%%
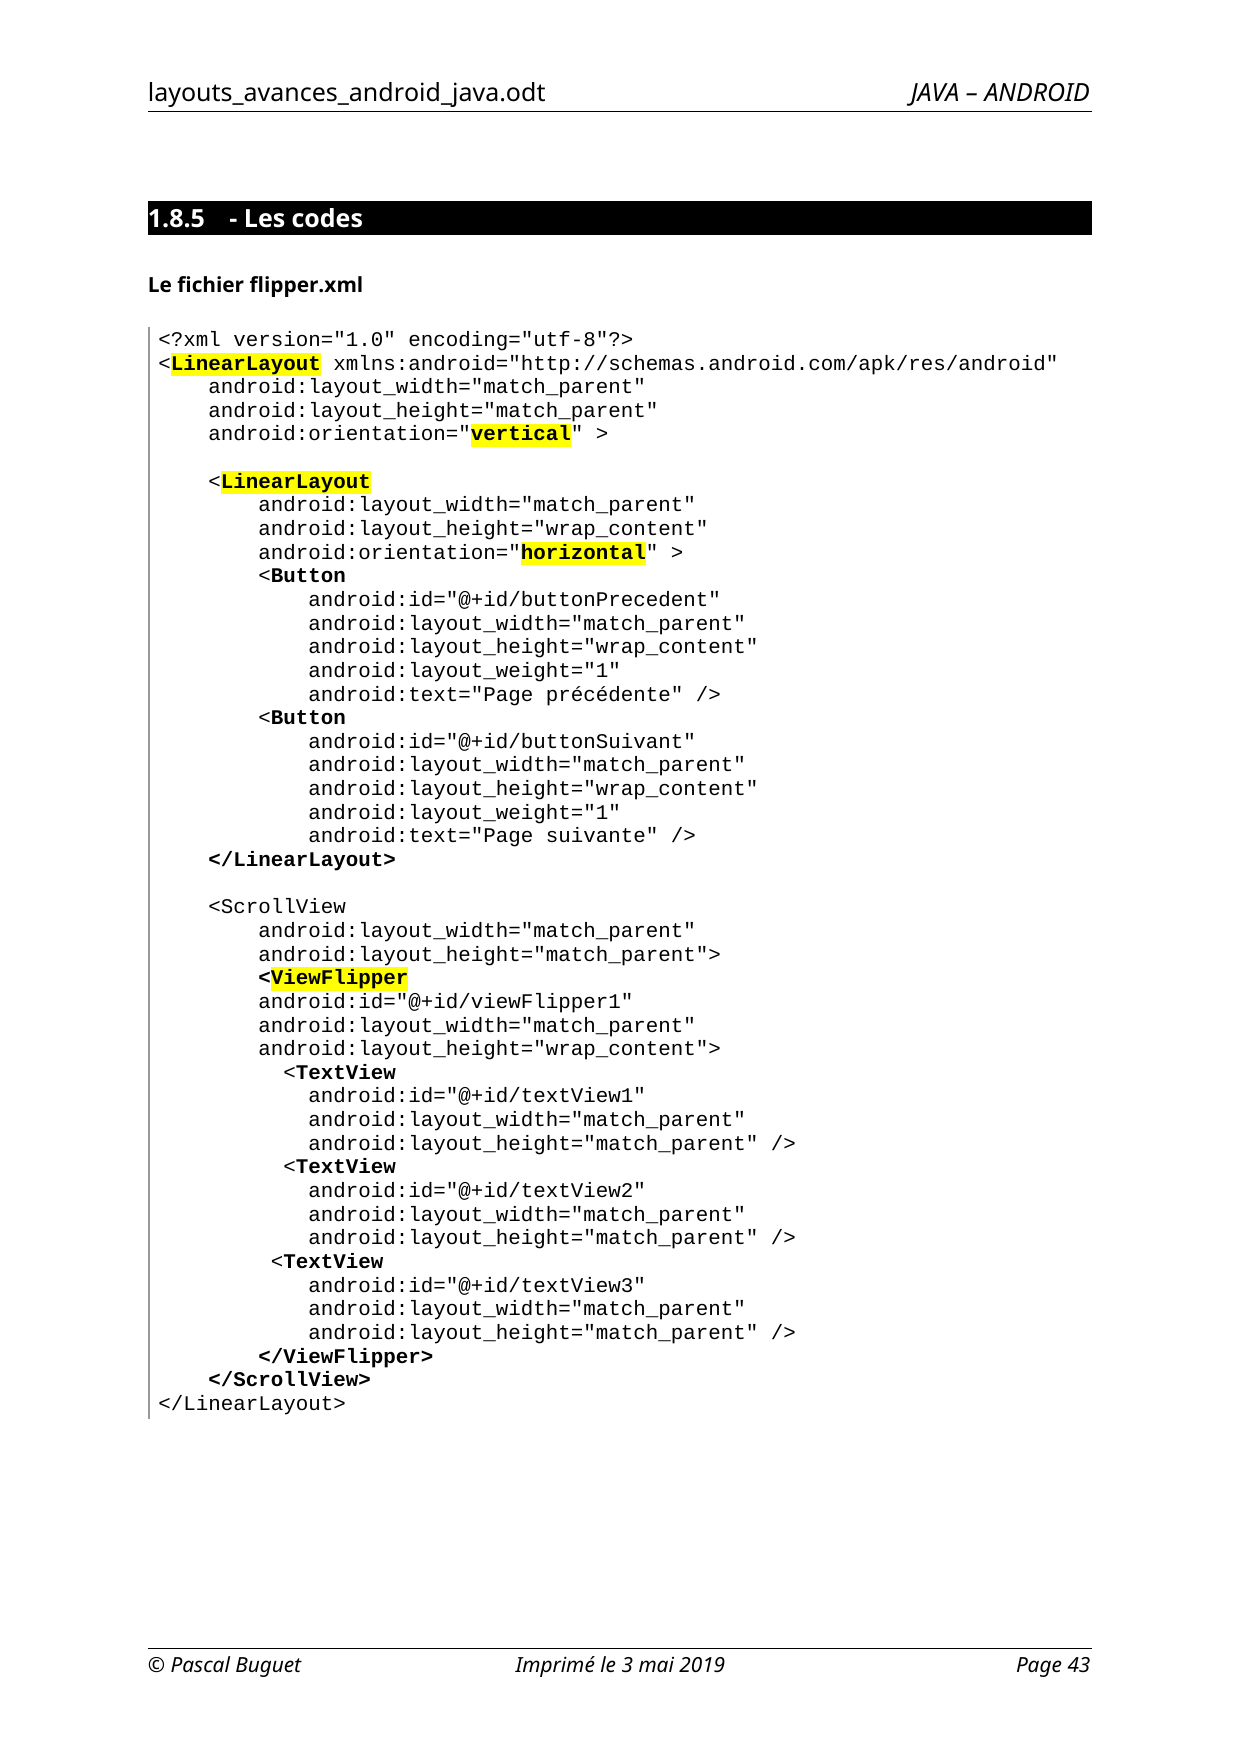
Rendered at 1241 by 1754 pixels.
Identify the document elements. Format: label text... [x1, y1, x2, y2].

text <LinearLayout xmlns:android="http://schemas.android.com/apk/res/android" [150, 352, 1092, 376]
text android:layout_width="match_parent" [150, 1109, 1092, 1133]
text </LinearLayout> [150, 1393, 1092, 1419]
text android:layout_weight="1" [150, 660, 1092, 683]
text android:layout_weight="1" [150, 802, 1092, 825]
text android:layout_height="match_parent" [150, 400, 1092, 423]
text android:layout_width="match_parent" [150, 1298, 1092, 1322]
text <TextView [150, 1156, 1092, 1180]
text android:id="@+id/viewFlipper1" [150, 991, 1092, 1014]
text android:layout_height="wrap_content" [150, 518, 1092, 542]
text android:layout_height="match_parent" /> [150, 1133, 1092, 1156]
text android:layout_width="match_parent" [150, 920, 1092, 944]
text <Button [150, 565, 1092, 589]
text </LinearLayout> [150, 849, 1092, 873]
text <ScrollView [150, 896, 1092, 920]
text android:orientation="horizontal" > [150, 542, 1092, 565]
subtitle - Les codes [148, 201, 1092, 235]
text android:layout_width="match_parent" [150, 494, 1092, 518]
text android:layout_height="wrap_content"> [150, 1038, 1092, 1062]
text <TextView [150, 1062, 1092, 1086]
text <?xml version="1.0" encoding="utf-8"?> [150, 327, 1092, 352]
text android:layout_height="wrap_content" [150, 636, 1092, 660]
text android:layout_width="match_parent" [150, 1014, 1092, 1038]
text android:text="Page précédente" /> [150, 683, 1092, 707]
text android:id="@+id/textView1" [150, 1086, 1092, 1109]
text <Button [150, 707, 1092, 731]
text </ScrollView> [150, 1369, 1092, 1393]
text <TextView [150, 1251, 1092, 1275]
text android:layout_width="match_parent" [150, 376, 1092, 400]
text <ViewFlipper [150, 967, 1092, 991]
text android:layout_width="match_parent" [150, 613, 1092, 636]
text android:id="@+id/textView2" [150, 1180, 1092, 1204]
text android:id="@+id/textView3" [150, 1275, 1092, 1298]
text android:id="@+id/buttonSuivant" [150, 731, 1092, 754]
text android:layout_height="match_parent" /> [150, 1227, 1092, 1251]
text android:layout_width="match_parent" [150, 754, 1092, 778]
text </ViewFlipper> [150, 1346, 1092, 1369]
text <LinearLayout [150, 471, 1092, 494]
text android:layout_height="match_parent" /> [150, 1322, 1092, 1346]
text android:id="@+id/buttonPrecedent" [150, 589, 1092, 613]
text android:layout_height="wrap_content" [150, 778, 1092, 802]
text android:orientation="vertical" > [150, 423, 1092, 447]
text android:text="Page suivante" /> [150, 825, 1092, 849]
text Le fichier flipper.xml [148, 270, 1092, 298]
text android:layout_height="match_parent"> [150, 944, 1092, 967]
text android:layout_width="match_parent" [150, 1204, 1092, 1227]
%%
**Task prompt**: Lay out every line of the entries above as a numbered list, omitting any blank lines. Leave the pictures out of the answer.

**Answer to this exercise**:
1. Rendered at 1241 by 1754 pixels.
2. Identify the document elements. Format: label text... [x1, y1, x2, y2].
3. text <LinearLayout xmlns:android="http://schemas.android.com/apk/res/android" [150, 352, 1092, 376]
4. text android:layout_width="match_parent" [150, 1109, 1092, 1133]
5. text </LinearLayout> [150, 1393, 1092, 1419]
6. text android:layout_weight="1" [150, 660, 1092, 683]
7. text android:layout_weight="1" [150, 802, 1092, 825]
8. text android:layout_height="match_parent" [150, 400, 1092, 423]
9. text android:layout_width="match_parent" [150, 1298, 1092, 1322]
10. text <TextView [150, 1156, 1092, 1180]
11. text android:id="@+id/viewFlipper1" [150, 991, 1092, 1014]
12. text android:layout_height="wrap_content" [150, 518, 1092, 542]
13. text android:layout_height="match_parent" /> [150, 1133, 1092, 1156]
14. text android:layout_width="match_parent" [150, 920, 1092, 944]
15. text <Button [150, 565, 1092, 589]
16. text </LinearLayout> [150, 849, 1092, 873]
17. text <ScrollView [150, 896, 1092, 920]
18. text android:orientation="horizontal" > [150, 542, 1092, 565]
19. subtitle - Les codes [148, 201, 1092, 235]
20. text android:layout_width="match_parent" [150, 494, 1092, 518]
21. text android:layout_height="wrap_content"> [150, 1038, 1092, 1062]
22. text <TextView [150, 1062, 1092, 1086]
23. text <?xml version="1.0" encoding="utf-8"?> [150, 327, 1092, 352]
24. text android:layout_height="wrap_content" [150, 636, 1092, 660]
25. text android:layout_width="match_parent" [150, 1014, 1092, 1038]
26. text android:text="Page précédente" /> [150, 683, 1092, 707]
27. text android:id="@+id/textView1" [150, 1086, 1092, 1109]
28. text <Button [150, 707, 1092, 731]
29. text </ScrollView> [150, 1369, 1092, 1393]
30. text <TextView [150, 1251, 1092, 1275]
31. text android:layout_width="match_parent" [150, 376, 1092, 400]
32. text <ViewFlipper [150, 967, 1092, 991]
33. text android:layout_width="match_parent" [150, 613, 1092, 636]
34. text android:id="@+id/textView2" [150, 1180, 1092, 1204]
35. text android:id="@+id/textView3" [150, 1275, 1092, 1298]
36. text android:id="@+id/buttonSuivant" [150, 731, 1092, 754]
37. text android:layout_height="match_parent" /> [150, 1227, 1092, 1251]
38. text android:layout_width="match_parent" [150, 754, 1092, 778]
39. text </ViewFlipper> [150, 1346, 1092, 1369]
40. text <LinearLayout [150, 471, 1092, 494]
41. text android:layout_height="match_parent" /> [150, 1322, 1092, 1346]
42. text android:id="@+id/buttonPrecedent" [150, 589, 1092, 613]
43. text android:layout_height="wrap_content" [150, 778, 1092, 802]
44. text android:orientation="vertical" > [150, 423, 1092, 447]
45. text android:text="Page suivante" /> [150, 825, 1092, 849]
46. text Le fichier flipper.xml [148, 270, 1092, 298]
47. text android:layout_height="match_parent"> [150, 944, 1092, 967]
48. text android:layout_width="match_parent" [150, 1204, 1092, 1227]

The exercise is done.